- The Missouri Public Service Commission has approved Ameren's first community solar project, with the final size of the installation determined by customer interest, Midwest Energy News reports.
- Midwest Energy News reports Ameren will build at least one, and possibly two, 500-kW solar gardens to which small business and residential customers can subscribe.
- Community solar projects have been growing in popularity in Missouri. Last year the Platte-Clay Electric Cooperative was approved to construct the first garden in the state, a 100 kW system.
Missouri has been working to jumpstart its community solar programs, but most of the success has been concentrated within the state's rural electric cooperatives. Ameren's project, approved last week, could be a sign that the model will continue to spread to bigger service territories.
Caleb Arthur, who heads up the Missouri Solar Energy Industries Association, told Midwest Energy News that regulators' decision last week "sends a very good signal to industry and consumers that utilities are starting to invest more in renewable energy, and are allowing customers to invest in it also."
Missouri gets most of its power from coal, but has seen a growing interest in renewable energy from customers.
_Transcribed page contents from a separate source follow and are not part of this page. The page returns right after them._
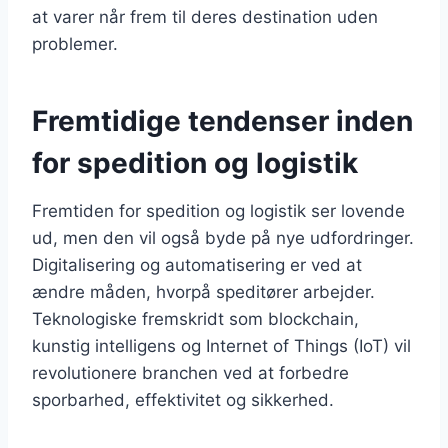
at varer når frem til deres destination uden
problemer.
Fremtidige tendenser inden
for spedition og logistik
Fremtiden for spedition og logistik ser lovende
ud, men den vil også byde på nye udfordringer.
Digitalisering og automatisering er ved at
ændre måden, hvorpå speditører arbejder.
Teknologiske fremskridt som blockchain,
kunstig intelligens og Internet of Things (IoT) vil
revolutionere branchen ved at forbedre
sporbarhed, effektivitet og sikkerhed.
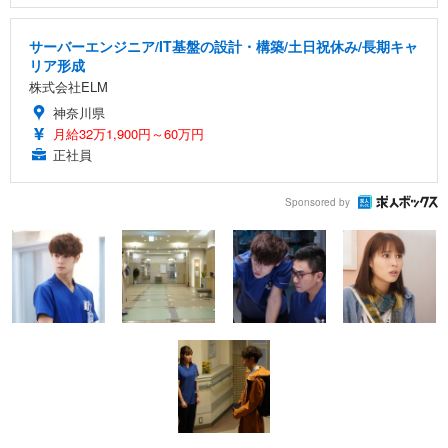
サーバーエンジニア/IT基盤の設計・構築/土日祝休み/長期キャ
リア形成
株式会社ELM
神奈川県
月給32万1,900円～60万円
正社員
Sponsored by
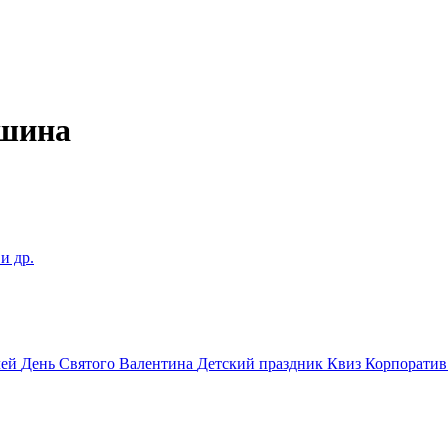
ашина
и др.
лей
День Святого Валентина
Детский праздник
Квиз
Корпорати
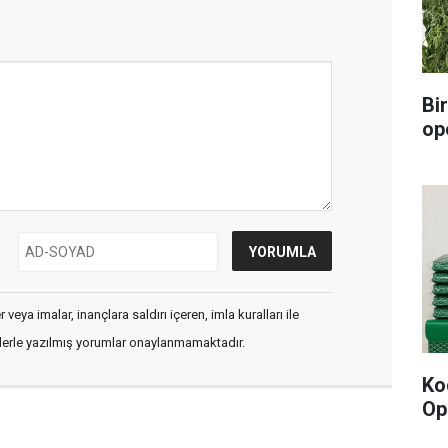
Bi
op
veya imalar, inançlara saldırı içeren, imla kuralları ile
flerle yazılmış yorumlar onaylanmamaktadır.
Ko
Op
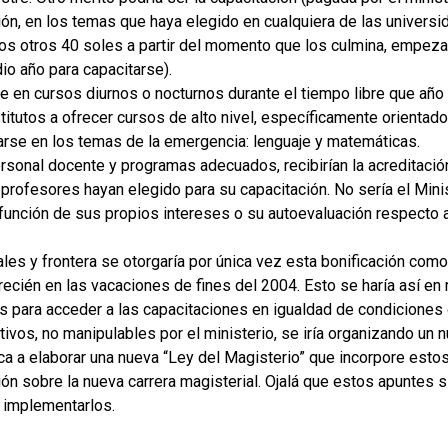
ón, en los temas que haya elegido en cualquiera de las universi
be los otros 40 soles a partir del momento que los culmina, empe
o año para capacitarse).
se en cursos diurnos o nocturnos durante el tiempo libre que año
stitutos a ofrecer cursos de alto nivel, específicamente orienta
zarse en los temas de la emergencia: lenguaje y matemáticas.
rsonal docente y programas adecuados, recibirían la acreditació
profesores hayan elegido para su capacitación. No sería el Minis
 función de sus propios intereses o su autoevaluación respecto
les y frontera se otorgaría por única vez esta bonificación como
ía recién en las vacaciones de fines del 2004. Esto se haría así en
es para acceder a las capacitaciones en igualdad de condiciones
tivos, no manipulables por el ministerio, se iría organizando un 
a a elaborar una nueva “Ley del Magisterio” que incorpore estos
ión sobre la nueva carrera magisterial. Ojalá que estos apuntes s
e implementarlos.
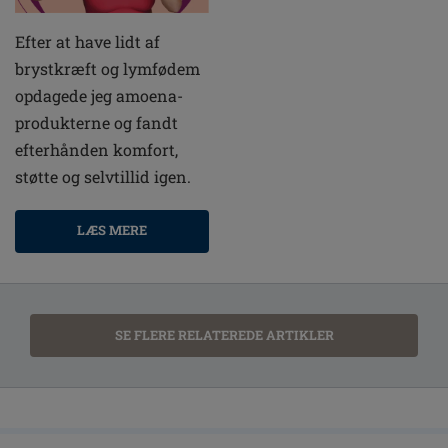
Efter at have lidt af
brystkræft og lymfødem
opdagede jeg amoena-
produkterne og fandt
efterhånden komfort,
støtte og selvtillid igen.
LÆS MERE
SE FLERE RELATEREDE ARTIKLER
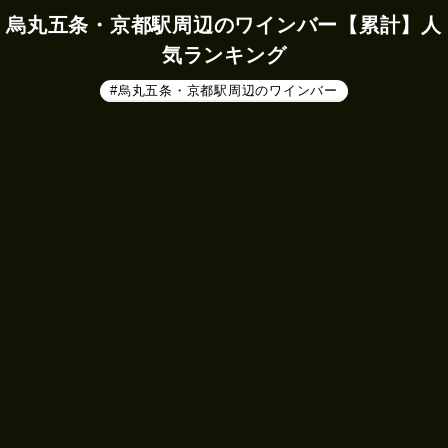
烏丸五条・京都駅周辺のワインバー【累計】人
気ランキング
#烏丸五条・京都駅周辺のワインバー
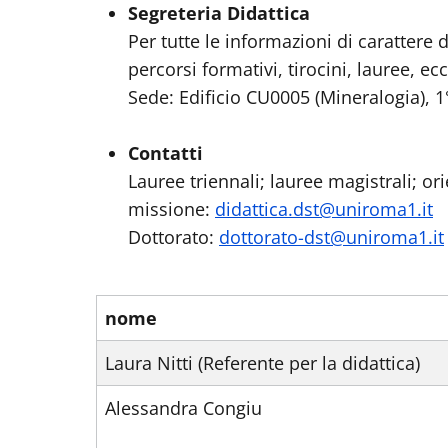
Segreteria Didattica
Per tutte le informazioni di carattere d
percorsi formativi, tirocini, lauree, ecc
Sede: Edificio CU0005 (Mineralogia), 1°
Contatti
Lauree triennali; lauree magistrali; o
missione:
didattica.dst@uniroma1.it
Dottorato:
dottorato-dst@uniroma1.it
nome
Laura Nitti (Referente per la didattica)
Alessandra Congiu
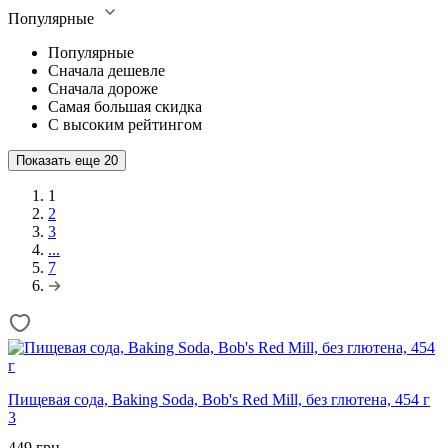
Популярные
Популярные
Сначала дешевле
Сначала дороже
Самая большая скидка
С высоким рейтингом
Показать еще
20
1
2
3
...
7
Пищевая сода, Baking Soda, Bob's Red Mill, без глютена, 454 г
3
449 грн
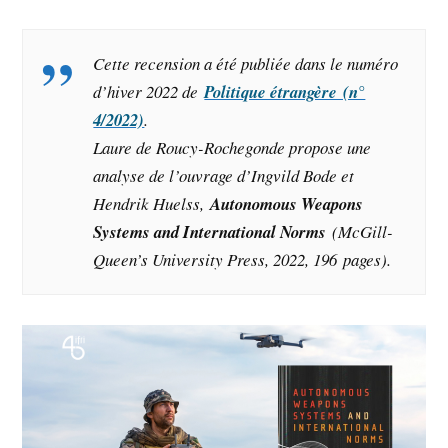
Cette recension a été publiée dans le numéro
d’hiver 2022 de
Politique étrangère (n°
4/2022)
.
Laure de Roucy-Rochegonde propose une
analyse de l’ouvrage d’
Ingvild Bode et
Hendrik Huelss
,
Autonomous Weapons
Systems and International Norms
(McGill-
Queen’s University Press, 2022, 196 pages).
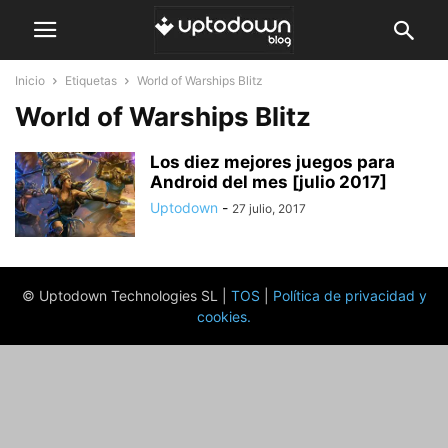
Inicio
Etiquetas
World of Warships Blitz
World of Warships Blitz
Los diez mejores juegos para
Android del mes [julio 2017]
Uptodown
-
27 julio, 2017
© Uptodown Technologies SL |
TOS
|
Política de privacidad y
cookies
.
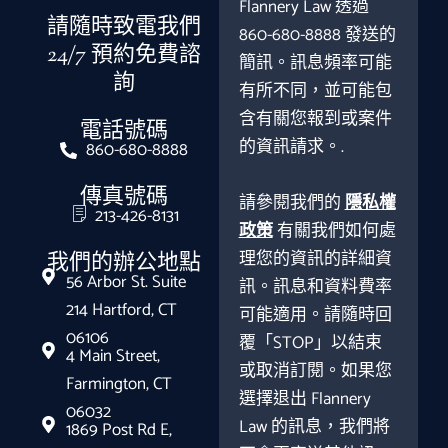
Flannery Law 透過
請隨時致電我們
860-680-8888 發送的
24/7 預約免費諮
簡訊。訊息頻率可能
詢
有所不同，並可能包
含有關您報到或案件
電話號碼
的資訊請求。.
860-680-8888
傳真號碼
請參閱我們的
隱私權
213-426-8131
政策
有關我們如何處
理您的資訊的詳細資
我們的辦公地點
56 Arbor St. Suite
訊。訊息和資料費率
214 Hartford, CT
可能適用。請隨時回
06106
覆「STOP」以結束
4 Main Street,
或取消訂閱。如果您
Farmington, CT
選擇退出 Flannery
06032
Law 的訊息，我們將
1869 Post Rd E,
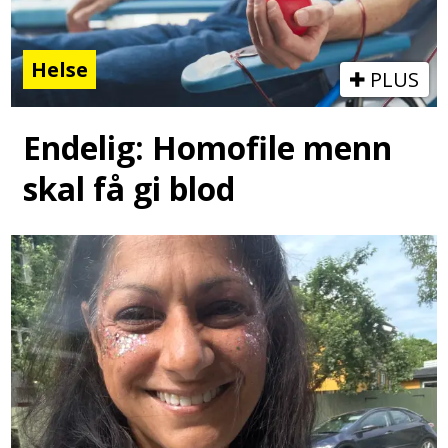
Helse
PLUS
Endelig: Homofile menn
skal få gi blod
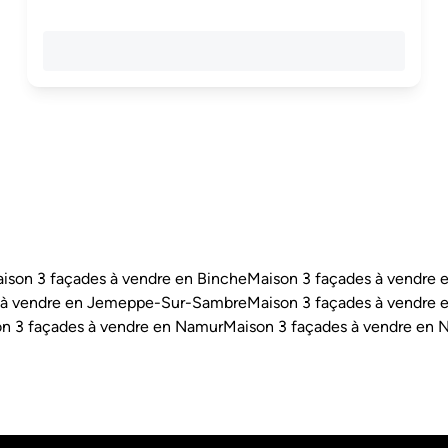
ison 3 façades à vendre en Binche
Maison 3 façades à vendre e
 à vendre en Jemeppe-Sur-Sambre
Maison 3 façades à vendre e
n 3 façades à vendre en Namur
Maison 3 façades à vendre en N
Community solar in particular has proven a popular option among utilities looking to broaden renewable access to customers, while also serving lower-income communities. It also serves customers without a proper roof for residential arrays. Less than 30% of residential rooftop area is suitable for hosting a system, according to a report from the National Renewable Energy Laboratory.
Other states beginning to embrace community solar include Maryland, which just implemented its first three- year pilot community solar program, allowing co-ops and municipal utilities to participate.